The other of them lived down the road from us in a different direction, in a Tudor Revival-style home not unlike ours, of the same early twentieth-century vintage. It was here the kids often stepped into an amped-up audio-visual experience courtesy of one of our hosts whose work in television made this possible. Meanwhile the grownups gathered upstairs in what had been an unfinished attic, now tastefully deployed as an exquisite living space worthy of a decorator magazine, with a sun-drenched artist’s alcove at one end, a comfortable living and dining space in the center, and a ‘treehouse’-style loft made specifically for their daughter to play; sometimes all the kids climbed up into it to hang out while we sat below them and luxuriated in food and drink like a close-knit family does.

At our house the draw was a heated pool, but the sunny yellow playroom upstairs sufficed in foul weather.

The other thing that happened during family dinner night was adult conversation.
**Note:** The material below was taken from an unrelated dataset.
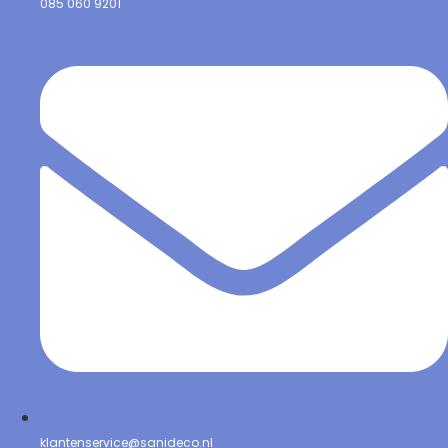
085 060 9201
klantenservice@sanideco.nl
It was natural for the kids to head to one end of the house (often instantly after arriving, in a flurry of excitement) and adults to the other, and much needed for our collective sanity. Dinner sometimes brought us together, balanced on knees or seated around multiple tables, inside or outdoors in the changing seasons. Sometimes stringed instruments came out for spontaneous picking and grinning.

We were all of us the beneficiaries of these magical years. But as often as one of us predicted our kids would find themselves one day at each other’s wedding rehearsal dinners as adults, and as much as we wanted to believe this narrative, it never unfolded that way. Still, each of our children has grown into settled adult lives of their own, and one wants to believe that our families, individually and collectively, played a consequential role in this healthy and desirable outcome.

The road there is never paved with smooth stones. Another truth: Tragedy reveals your true friends. When our child was given the boot from the school we helped found, just three weeks before the end of fourth grade, these families were there for us with outstretched hands and a lifeline when others were not. We felt no malice from other friends, just the roar of silence. Lots of ‘decline’ responses to birthday party invitations, kind of thing. I think sometimes it’s just hard for people to wrap their heads around the magnitude of an event like expulsion, one of the most overt expressions of rejection. Maybe they can’t put themselves fully in your shoes. Maybe they don’t know what to say or do, so they just check out.

Several years later when my marriage failed, right on cue these good people were there again to hold me in a tight, tight embrace (me, but not my husband, after his serial indiscretions) while I came unglued. The last night I spent in my own family’s home, my boy was there with me and we slept on the hardwood floor, on towels. The next day we climbed into my Subaru and drove together to Vermont, so he could see for himself where I would start my next chapter, alone, before I put him on a plane home to his dad.

How I wish you knew these people, I said on repeat in the early years with my beloved David. He finally did meet them—one family on a chance encounter in downtown Knoxville when we were visiting, and the other for a planned dinner. At last I could introduce my best friend in the world now, to my best friends in the world then. It was the next best thing to time travel.

In a recurring fantasy, David and I return to Knoxville, the city that is my birthright, and I, we, pick up where I left off in 2012. This is folly. The reality there now is a void where once was a tightly knit community of precious friends. We have all of us, at least within the first two or so concentric rings, scattered to far corners of the country, every single one of us. Nothing is the same, and we can never go home.

If you have these people in your life right now, hang onto them tight, for they are precious.